Agonist binding to the Torpedo acetylcholine receptor. 2. Complexities revealed by association kinetics.

Abstract

The binding of suberyldicholine to membrane-bound Torpedo acetylcholine receptor has been monitored by fluorescence changes of covalently bound 5-iodoacetamidosalicylic acid (IAS). At equilibrium, suberyldicholine binds to two high-affinity binding sites (Kd approximately 20 nM). Kinetic experiments reveal that there is rapid formation of an initial complex (Kd approximately 2 microM) which undergoes sequential fast (k(app) approximately 1 s(-1)) and slow (k(app) approximately 0.05 s(-1)) conformational changes. These kinetics differ from those reported for other agonists [Blanchard, S. G., Dunn, S. M. J., & Raftery, M. A. (1982) Biochemistry 24, 6258-6264] in that, for suberyldicholine, there is no evidence for a second pathway involving the binding of an additional agonist molecule.
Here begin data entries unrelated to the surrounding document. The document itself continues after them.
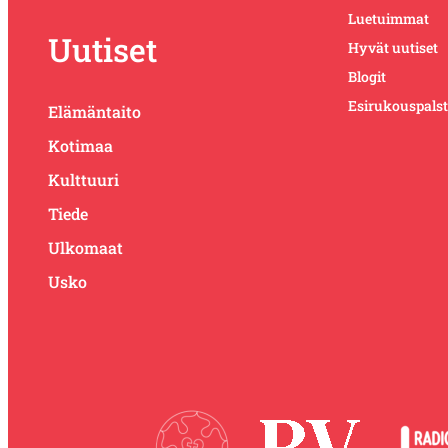
Luetuimmat
Uutiset
Hyvät uutiset
Blogit
Esirukouspals
Elämäntaito
Kotimaa
Kulttuuri
Tiede
Ulkomaat
Usko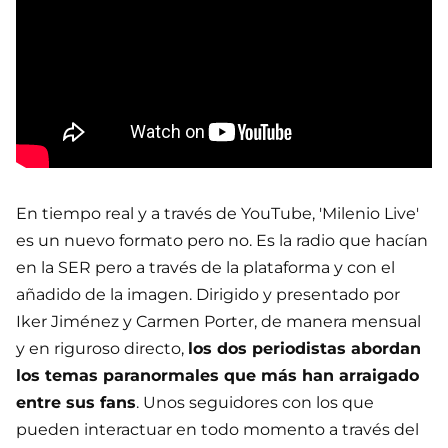
En tiempo real y a través de YouTube, 'Milenio Live'
es un nuevo formato pero no. Es la radio que hacían
en la SER pero a través de la plataforma y con el
añadido de la imagen. Dirigido y presentado por
Iker Jiménez y Carmen Porter, de manera mensual
y en riguroso directo,
los dos periodistas abordan
los temas paranormales que más han arraigado
entre sus fans
. Unos seguidores con los que
pueden interactuar en todo momento a través del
These results, considered together with the observed dissociation kinetics (accompanying manuscript), suggest that each high-affinity site for acetylcholine is made up of two subsites, which suberyldicholine is able to bridge, thus occluding the binding of a second ligand. The kinetic mechanism for acetylcholine binding has been re-examined to accommodate the complexities of the [3H]-acetylcholine dissociation kinetics and the observation that, at equilibrium, no more than two occupied binding sites are detected [accompanying manuscript: Dunn, S. M. J., & Raftery, M. A. (1997) Biochemistry 36, 3846-3853]. It is suggested that, for each acetylcholine binding site, a second ligand is able to bind but that the ternary complex is transient since one of the two bound ligands again dissociates in the formation of the equilibrium mono-liganded complex. To further probe the physical nature of the two subsites, the binding of a series of bis-quaternary suberyldicholine analogues, (CH3)3N+CH2CH2OCO(CH2)n-COOCH2CH2N+(CH3)3, to IAS-labeled receptor preparations has been examined. Analogues in which n < 5 behave like acetylcholine, i.e., a second ligand binding pathway is observed, but longer ligands (n = 5-10) act like suberyldicholine and may be long enough to cross-link the sites.